--- What to work on ---
Look through the entries below and count the lines with "down" in them; the reply is the number alone.

□ □ □ □ □ □ □

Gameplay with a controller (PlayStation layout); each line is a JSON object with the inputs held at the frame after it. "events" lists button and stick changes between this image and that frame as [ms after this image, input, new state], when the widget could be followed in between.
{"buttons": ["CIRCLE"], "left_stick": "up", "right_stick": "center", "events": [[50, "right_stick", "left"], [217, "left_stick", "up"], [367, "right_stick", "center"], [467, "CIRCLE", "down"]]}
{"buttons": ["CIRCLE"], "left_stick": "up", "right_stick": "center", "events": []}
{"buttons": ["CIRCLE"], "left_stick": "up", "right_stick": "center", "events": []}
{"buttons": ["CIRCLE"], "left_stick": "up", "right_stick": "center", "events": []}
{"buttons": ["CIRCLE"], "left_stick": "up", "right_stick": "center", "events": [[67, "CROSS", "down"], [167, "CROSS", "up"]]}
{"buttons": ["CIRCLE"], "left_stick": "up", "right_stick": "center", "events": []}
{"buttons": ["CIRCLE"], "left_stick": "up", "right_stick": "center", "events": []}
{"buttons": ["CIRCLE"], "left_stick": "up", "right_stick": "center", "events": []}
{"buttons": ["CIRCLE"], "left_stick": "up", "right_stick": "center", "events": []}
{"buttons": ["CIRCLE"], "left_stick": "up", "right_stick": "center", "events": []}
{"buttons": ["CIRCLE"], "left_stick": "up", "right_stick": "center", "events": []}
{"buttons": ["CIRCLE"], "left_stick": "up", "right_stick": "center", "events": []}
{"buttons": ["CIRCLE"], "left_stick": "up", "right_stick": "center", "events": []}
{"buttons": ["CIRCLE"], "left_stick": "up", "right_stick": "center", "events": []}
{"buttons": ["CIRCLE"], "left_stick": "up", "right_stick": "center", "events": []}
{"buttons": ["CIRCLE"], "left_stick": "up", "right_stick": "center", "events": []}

□ □ □ □ □ □ □

--- Solution below ---
2